- EXCERPTED TEXT
╔══

Since it is difficult to distinguish deer mice from other types of wild mice, you should avoid contact with all rodents. You can prevent exposure to hantavirus by making your workplace or campsite unattractive to rodents:
Plug all access holes on the outside of buildings using steel wool, wire cloth, or other materials that mice cannot penetrate. Check rafters, eaves, and overhangs as well as ground level areas for entry points because mice can get into holes as small as a quarter-inch wide (the diameter of a pencil).

When camping, set up tents and other shelters away from rodent burrows. Carefully control food use and storage to discourage rodent visits to your campsite. Clean up spills and dropped food. Do not keep food in your shelter.
If you discover rodent dropping or dead rodents, use caution. You can prevent exposure to hantavirus by taking these precautions:

Avoid directly handling wild mice, either dead or alive. If you must dispose of a dead mouse, spray the carcass with a solution of one and one-half cups of household bleach per gallon of water before handling. Use rubber gloves, spraying them with bleach when you have finished.

╚══

- YOUR TASKS
1. According to the hantavirus text, how small a hole can mice get into?
2. Continue the hantavirus text from the point where it stops.

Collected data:
╔══

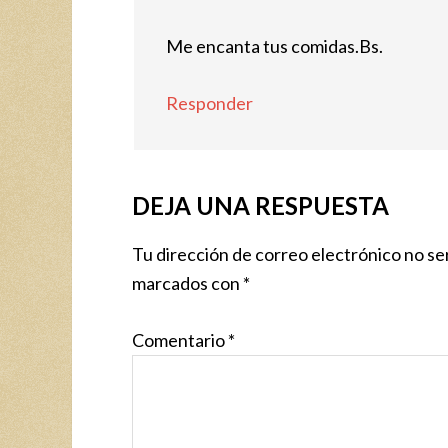
Me encanta tus comidas.Bs.
Responder
DEJA UNA RESPUESTA
Tu dirección de correo electrónico no se
marcados con
*
Comentario
*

╚══

- ANSWERS FOR EACH ITEM
1. Mice can get into holes as small as a quarter-inch wide, about the diameter of a pencil.

2.
Do not sweep or vacuum up dust if there is any evidence of mouse droppings or other signs of an infestation. Spray the area to be cleaned with bleach solution (1.5 cups bleach to 1 gallon water), then wipe up feces and other larger particles using paper towels soaked in bleach solution. Finally, wet mop the area with bleach solution.


Peromyscus maniculatus (Deer Mouse)
Photograph courtesy of Sevilleta Long-Term
Ecological Research Project, University of New Mexico


For more information about HPS, visit the Centers for Disease Control web site: http://www.cdc.gov/ncidod/diseases/hanta/hps/noframes/generalinfoindex.htm or contact the Office of Environment, Health & Safety at 642-3073.
 
Gee, you scared the hell out of me Thatch Ear!!!
I hope my Marantz 8B wasn't infested by mice.
I didn't wear any protective gear while restoring it!
 
Well, the nice thing, is that by dousing the unit with ammonia (Windex) or alcohol before scrubbing it, you're probably "disinfecting" it from this kind to thing pretty well. Probably well enough, in most cases.

Sounds like a job for Lysol, anyone?

Regards,
Gordon.
 
I have walked on some pretty nice gear that rodents have got into. It isn't worth the chance, at least not where deer mice are found. I watched a thing on PBS and a healthy man died from sweeping out his cabin in NM.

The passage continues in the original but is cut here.